- **Texto selecionado**:
+++

Ainda podemos acrescentar alguns movimentos ou formas de arte influenciados pelos implícitos discursos que se encontram no Readymade. Podemos citar o Poema  Processo, cuja qualidade e quantidade dos seus trabalhos fizeram lançar suas buscas para  muitos países de mentalidade mais aberta. Talvez o Rio Grande do Norte seja o lugar do  Brasil onde mais se produziram trabalhos que ficam difíceis de nominar como poemas,  na medida em que se mesclam o analógico e o digital. Há de buscar categorias da  Semiótica para um entendimento mínimo das obras de um Falves Silva, um J. Medeiros  e um Avelino Araújo, dentre outros mais. Todos dotados de distintas escrituras, com  extraordinária criatividade, vindos a ser fora do comum em uma tipicidade particular. Não  só isso, mas um tento e um tino do que estavam plasmando em suas obras plenas de  superfícies, linhas de todo o jeito e maneira, colagens e um ingresso do que não se poderia  anteriormente chamar de arte. É mister lembrar o que acontece nos dias de hoje, em que há espaço para todo e  qualquer movimento ou o já consolidado, e tem seu espaço de atuação garantidos,  permitindo o surgimento de uma combinação de um ou vários procedimentos. Eis que  podemos citar apenas alguns: grafitagem, videoarte, minimalismo, arte eletrônica,  passando pelas facetas do abstracionismo e do hiper-realismo, jamais esquecendo a arte  digital, obtidas por meio de programas de computares (esta se abre em um amplo leque  de possibilidades, podendo se trabalhar com a mescla do manual ou ficando restrito às  máquinas e suas viabilidades, em fusões extremamente belas, quando junta a mão e as  teclas). 

O certo é que diante de tamanha diversidade, há de buscar parâmetros de  discernimentos em uma intricada área na qual convivem métodos e procedimentos  geradores de efeitos (como a textura, a ausência do desenho, o feitio da perspectiva ou  não, o uso da tinta com suas inúmeras possibilidades). Quer dizer, muitas vezes mais  confundindo que ajudando a compreender. Esse momento de discernir, para os mais exigentes ou mesmo por deter a linha periodológica-cronológica nas contas do seu saber,  impõe uma mirada no passado, tateando-o para ver se encontra algo que se afine ou  detenha parecença com a arte do nosso tempo. Fizemos apenas um recorte, nunca  pretendemos dar conta do bulício da arte contemporânea.

+++

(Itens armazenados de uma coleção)
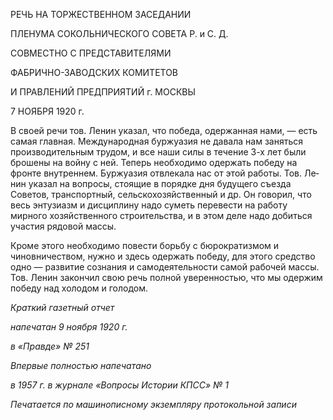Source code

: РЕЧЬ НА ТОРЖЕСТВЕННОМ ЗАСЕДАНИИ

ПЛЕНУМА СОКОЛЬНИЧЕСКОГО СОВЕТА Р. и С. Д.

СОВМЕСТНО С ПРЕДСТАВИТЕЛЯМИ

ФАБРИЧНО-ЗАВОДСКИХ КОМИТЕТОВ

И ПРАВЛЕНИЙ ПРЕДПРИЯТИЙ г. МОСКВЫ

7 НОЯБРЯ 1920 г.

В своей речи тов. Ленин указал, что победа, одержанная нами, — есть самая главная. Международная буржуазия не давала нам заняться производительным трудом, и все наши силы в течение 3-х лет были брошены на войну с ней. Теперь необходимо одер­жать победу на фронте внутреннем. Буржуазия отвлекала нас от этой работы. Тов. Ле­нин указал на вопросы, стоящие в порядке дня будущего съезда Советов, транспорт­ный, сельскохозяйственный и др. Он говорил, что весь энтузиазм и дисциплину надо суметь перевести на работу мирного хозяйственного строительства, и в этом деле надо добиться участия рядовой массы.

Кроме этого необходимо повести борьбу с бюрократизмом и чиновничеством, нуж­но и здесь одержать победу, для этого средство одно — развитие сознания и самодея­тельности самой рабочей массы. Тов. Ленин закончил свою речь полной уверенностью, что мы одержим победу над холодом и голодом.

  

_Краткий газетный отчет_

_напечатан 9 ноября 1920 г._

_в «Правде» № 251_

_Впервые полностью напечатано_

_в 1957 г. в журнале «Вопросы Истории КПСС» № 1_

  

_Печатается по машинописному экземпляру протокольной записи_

+++

- **Ordem de trabalho**: Liste todos os artistas citados pelo nome no texto selecionado.

- **Espaço da resposta**: Falves Silva, J. Medeiros, Avelino Araújo